Assigned task —
Please transcribe exactly the lines from the first line of the records below through the line containing "Document page, 1241x1754 pixels.", including both, and omit all pictures.

Data supplied —

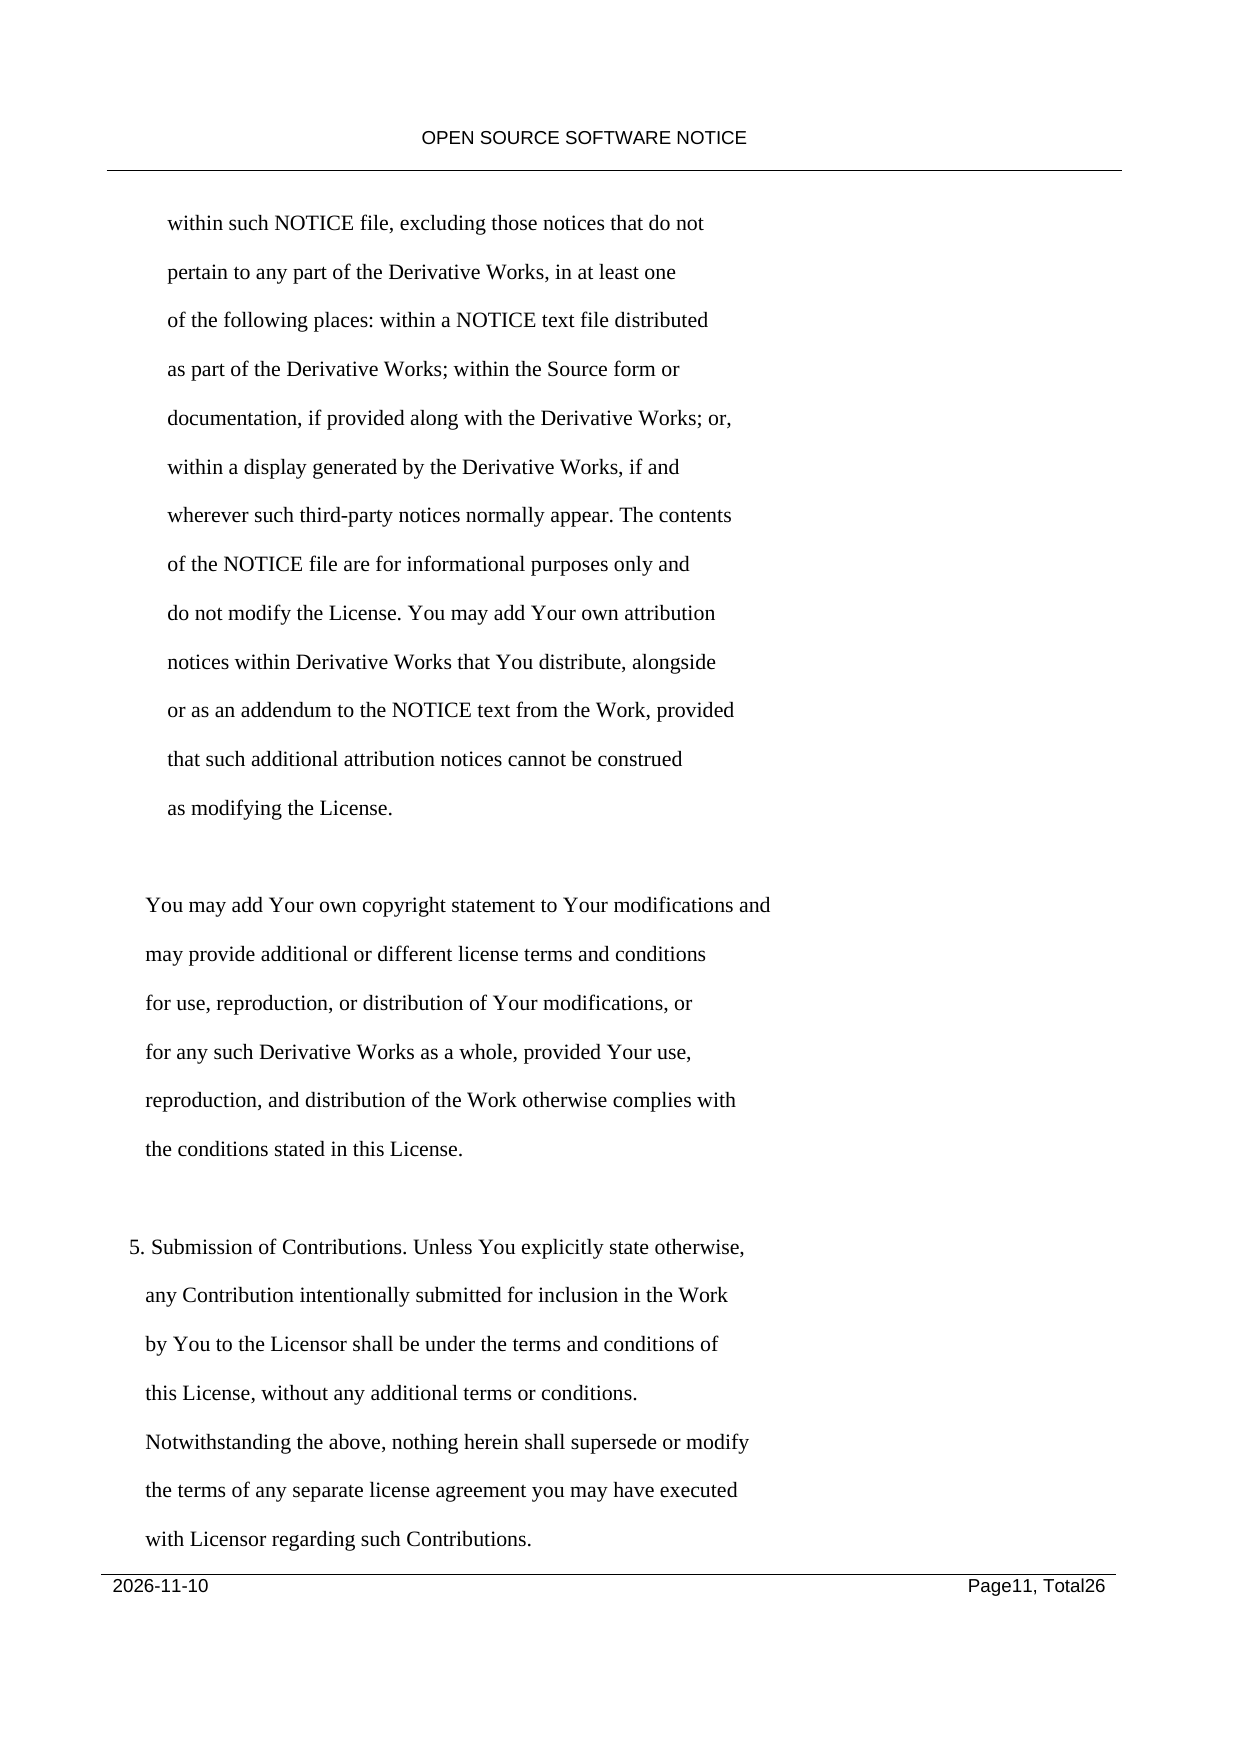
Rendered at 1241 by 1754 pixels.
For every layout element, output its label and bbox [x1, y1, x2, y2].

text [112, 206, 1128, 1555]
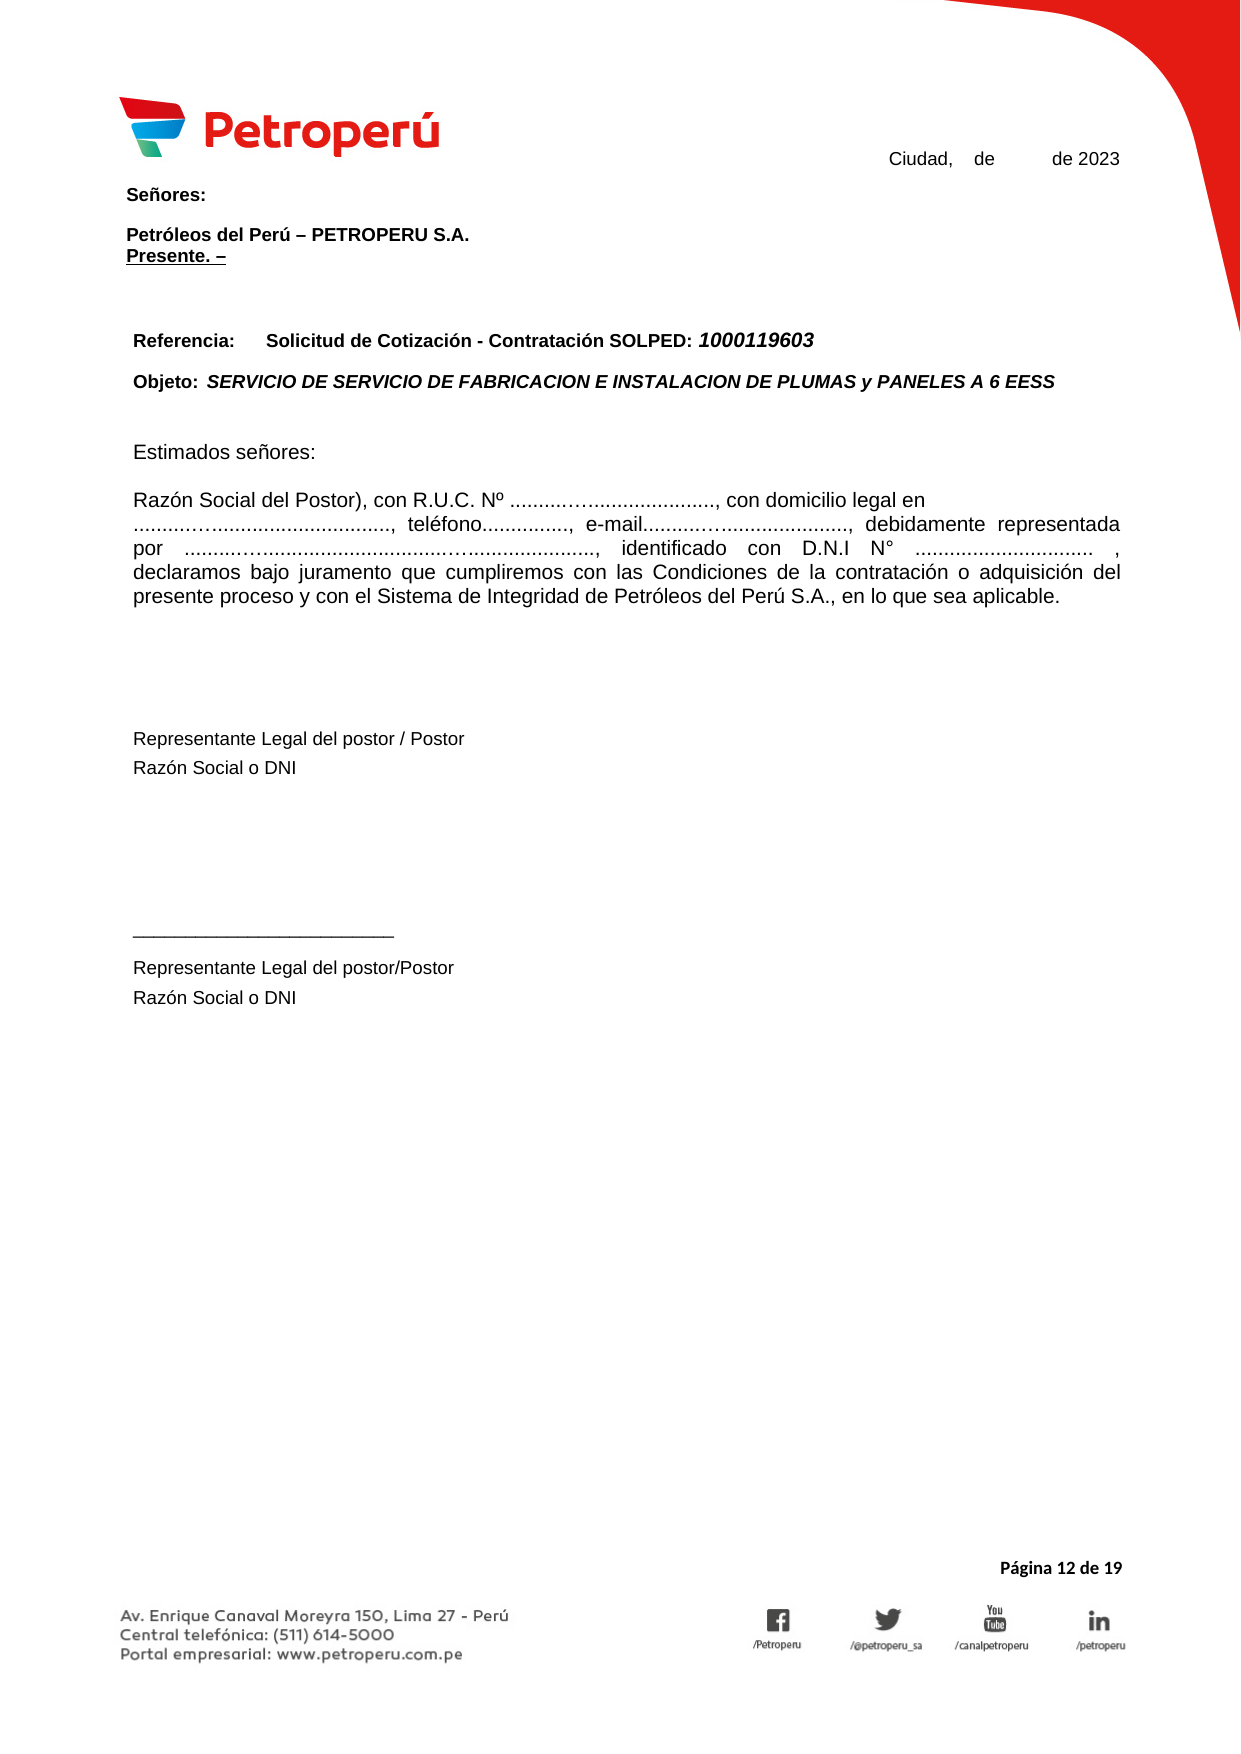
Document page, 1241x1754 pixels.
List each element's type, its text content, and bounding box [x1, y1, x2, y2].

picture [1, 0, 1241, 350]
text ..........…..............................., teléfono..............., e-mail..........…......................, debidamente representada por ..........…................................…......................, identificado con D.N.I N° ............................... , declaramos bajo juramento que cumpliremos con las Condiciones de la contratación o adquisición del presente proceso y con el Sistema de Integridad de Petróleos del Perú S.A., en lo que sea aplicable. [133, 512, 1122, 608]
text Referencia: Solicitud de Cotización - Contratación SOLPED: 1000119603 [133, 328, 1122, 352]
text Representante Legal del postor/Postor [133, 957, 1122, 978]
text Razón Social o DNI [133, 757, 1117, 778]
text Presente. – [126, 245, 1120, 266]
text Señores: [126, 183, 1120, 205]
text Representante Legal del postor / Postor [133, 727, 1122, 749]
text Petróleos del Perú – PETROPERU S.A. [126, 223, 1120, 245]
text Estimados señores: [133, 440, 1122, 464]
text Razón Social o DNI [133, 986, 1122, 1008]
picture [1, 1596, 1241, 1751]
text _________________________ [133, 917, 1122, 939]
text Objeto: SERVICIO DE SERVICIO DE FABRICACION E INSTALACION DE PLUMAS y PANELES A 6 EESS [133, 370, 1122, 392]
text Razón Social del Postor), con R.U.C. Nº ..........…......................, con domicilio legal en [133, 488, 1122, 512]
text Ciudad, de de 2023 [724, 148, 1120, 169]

Result for this task —
Rendered at 1241 by 1754 pixels.
For every layout element, output its label and bbox [x1, y1, x2, y2].

text [112, 206, 1128, 1555]
Document page, 1241x1754 pixels.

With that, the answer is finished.